Instructions for the task
In the entries below, which lines run from the one with "5: (486, 178)" through the one with "41: (444, 253)"? Repeat exactly those, both included, and no pictures.

Data to examine
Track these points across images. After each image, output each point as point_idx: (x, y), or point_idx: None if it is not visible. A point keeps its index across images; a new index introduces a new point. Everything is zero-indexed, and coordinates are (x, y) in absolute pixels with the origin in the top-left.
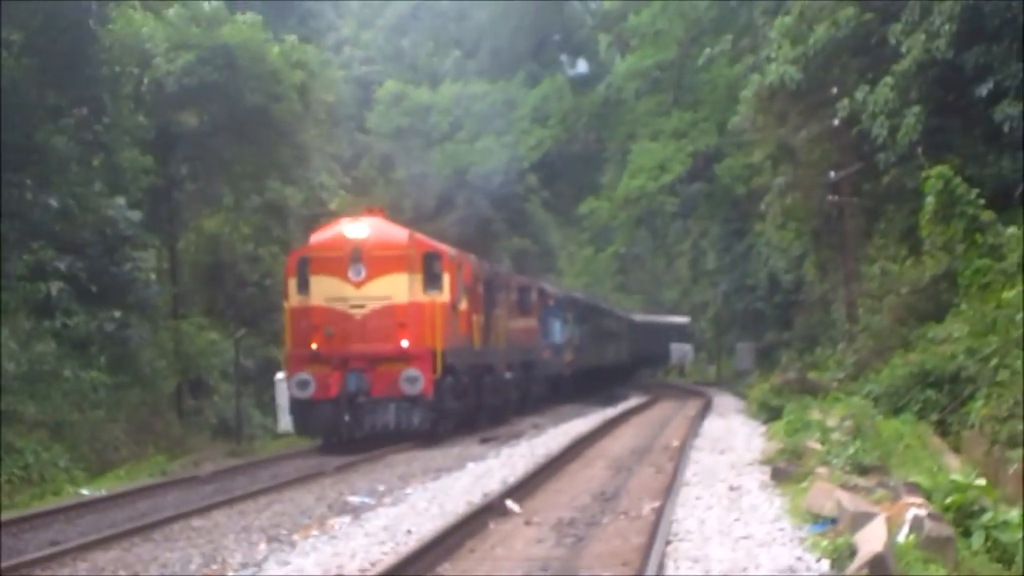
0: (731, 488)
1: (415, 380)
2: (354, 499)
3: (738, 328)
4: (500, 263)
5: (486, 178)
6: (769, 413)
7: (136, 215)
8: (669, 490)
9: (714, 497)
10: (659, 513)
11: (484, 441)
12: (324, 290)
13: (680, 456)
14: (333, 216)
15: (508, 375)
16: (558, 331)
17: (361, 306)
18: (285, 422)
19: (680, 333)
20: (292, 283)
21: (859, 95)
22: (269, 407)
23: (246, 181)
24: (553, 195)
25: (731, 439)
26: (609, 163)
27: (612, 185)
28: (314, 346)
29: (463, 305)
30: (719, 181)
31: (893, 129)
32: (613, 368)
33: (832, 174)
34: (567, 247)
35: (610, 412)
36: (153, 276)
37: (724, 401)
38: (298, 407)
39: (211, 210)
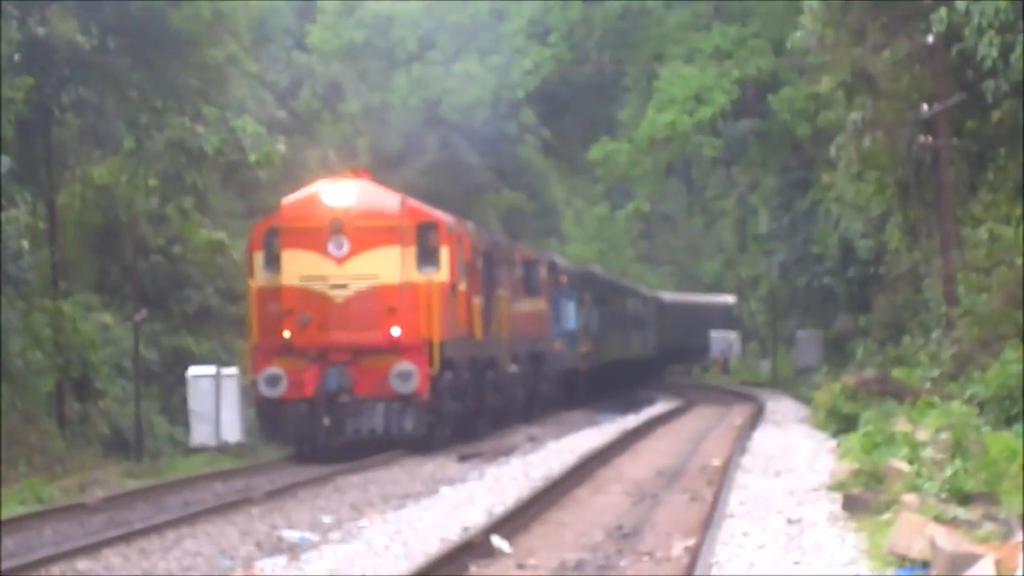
0: (789, 521)
1: (408, 376)
2: (291, 535)
3: (799, 311)
4: (485, 225)
5: (466, 113)
6: (840, 423)
7: (3, 162)
8: (708, 524)
9: (767, 533)
10: (694, 554)
11: (464, 459)
12: (298, 267)
13: (722, 479)
14: (257, 166)
15: (513, 370)
16: (572, 316)
17: (343, 286)
18: (201, 433)
19: (723, 318)
20: (258, 259)
21: (960, 4)
22: (179, 414)
23: (146, 113)
24: (556, 136)
25: (790, 457)
26: (630, 94)
27: (633, 122)
28: (286, 335)
29: (463, 286)
30: (775, 117)
31: (1005, 49)
32: (637, 363)
33: (924, 108)
34: (573, 204)
35: (631, 421)
36: (25, 243)
37: (781, 407)
38: (266, 408)
39: (102, 153)
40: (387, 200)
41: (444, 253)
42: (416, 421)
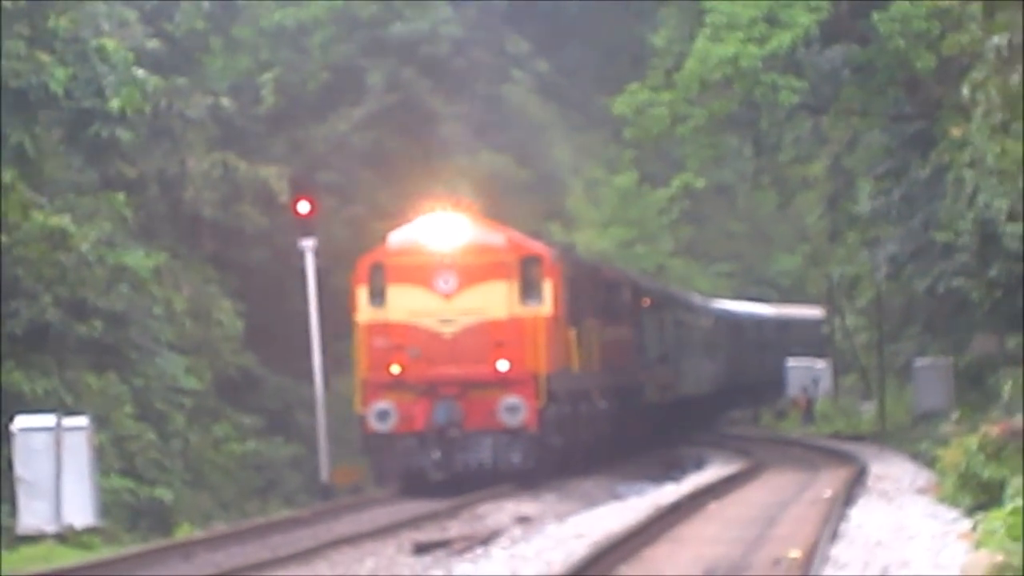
0: None
1: (516, 410)
2: None
3: (918, 330)
4: (459, 198)
5: (428, 38)
6: (978, 494)
7: None
8: None
9: None
10: None
11: (421, 550)
12: (406, 303)
13: None
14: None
15: (603, 405)
16: (655, 343)
17: (450, 322)
18: (34, 513)
19: (805, 339)
20: (363, 293)
21: None
22: (2, 484)
23: None
24: (558, 72)
25: (903, 547)
26: (668, 10)
27: (673, 54)
28: (395, 369)
29: (563, 318)
30: (882, 43)
31: None
32: (701, 401)
33: None
34: (585, 171)
35: (668, 493)
36: None
37: (891, 471)
38: (377, 443)
39: None
40: (492, 236)
41: (547, 287)
42: (525, 455)
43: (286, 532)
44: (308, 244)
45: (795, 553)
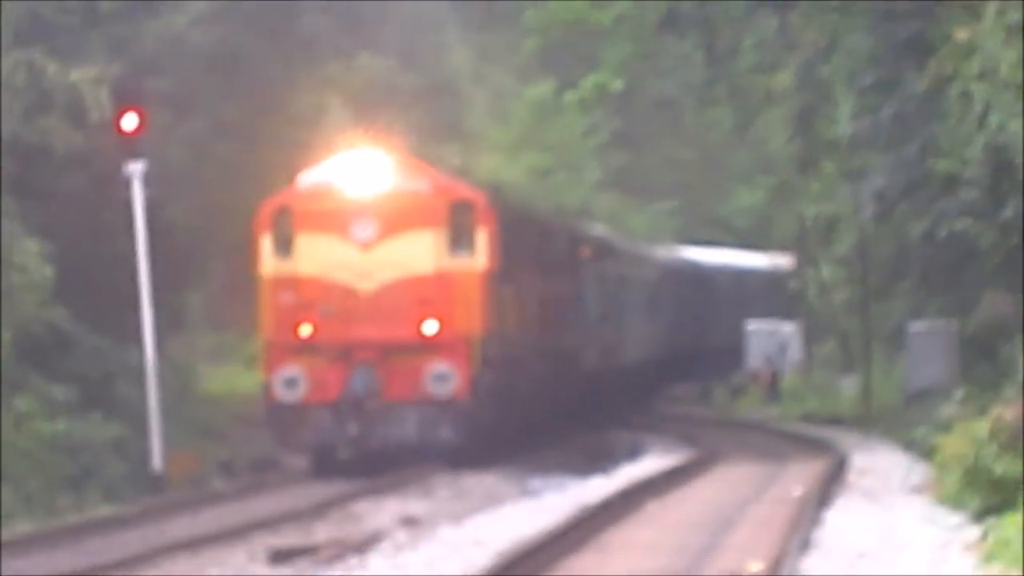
0: None
1: (446, 378)
2: None
3: (913, 285)
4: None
5: None
6: (988, 494)
7: None
8: None
9: None
10: None
11: (278, 559)
12: (318, 255)
13: None
14: None
15: (541, 373)
16: (596, 300)
17: (370, 276)
18: None
19: (768, 297)
20: (267, 242)
21: None
22: None
23: None
24: None
25: (892, 560)
26: None
27: None
28: (306, 331)
29: (499, 272)
30: None
31: None
32: (644, 371)
33: None
34: (488, 80)
35: (594, 489)
36: None
37: (877, 463)
38: (283, 415)
39: None
40: (418, 176)
41: (481, 237)
42: (455, 430)
43: (107, 534)
44: (135, 169)
45: (756, 566)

Task response
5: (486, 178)
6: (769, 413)
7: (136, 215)
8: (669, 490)
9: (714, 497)
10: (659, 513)
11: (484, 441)
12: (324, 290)
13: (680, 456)
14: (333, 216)
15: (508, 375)
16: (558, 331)
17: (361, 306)
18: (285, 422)
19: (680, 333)
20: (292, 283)
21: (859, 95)
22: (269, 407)
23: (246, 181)
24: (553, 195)
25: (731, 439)
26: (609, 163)
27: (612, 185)
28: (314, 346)
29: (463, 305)
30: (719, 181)
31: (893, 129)
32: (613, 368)
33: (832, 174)
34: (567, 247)
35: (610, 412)
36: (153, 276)
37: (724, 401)
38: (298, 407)
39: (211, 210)
0: (789, 521)
1: (408, 376)
2: (291, 535)
3: (799, 311)
4: (485, 225)
5: (466, 113)
6: (840, 423)
7: (3, 162)
8: (708, 524)
9: (767, 533)
10: (694, 554)
11: (464, 459)
12: (298, 267)
13: (722, 479)
14: (257, 166)
15: (513, 370)
16: (572, 316)
17: (343, 286)
18: (201, 433)
19: (723, 318)
20: (258, 259)
21: (960, 4)
22: (179, 414)
23: (146, 113)
24: (556, 136)
25: (790, 457)
26: (630, 94)
27: (633, 122)
28: (286, 335)
29: (463, 286)
30: (775, 117)
31: (1005, 49)
32: (637, 363)
33: (924, 108)
34: (573, 204)
35: (631, 421)
36: (25, 243)
37: (781, 407)
38: (266, 408)
39: (102, 153)
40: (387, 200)
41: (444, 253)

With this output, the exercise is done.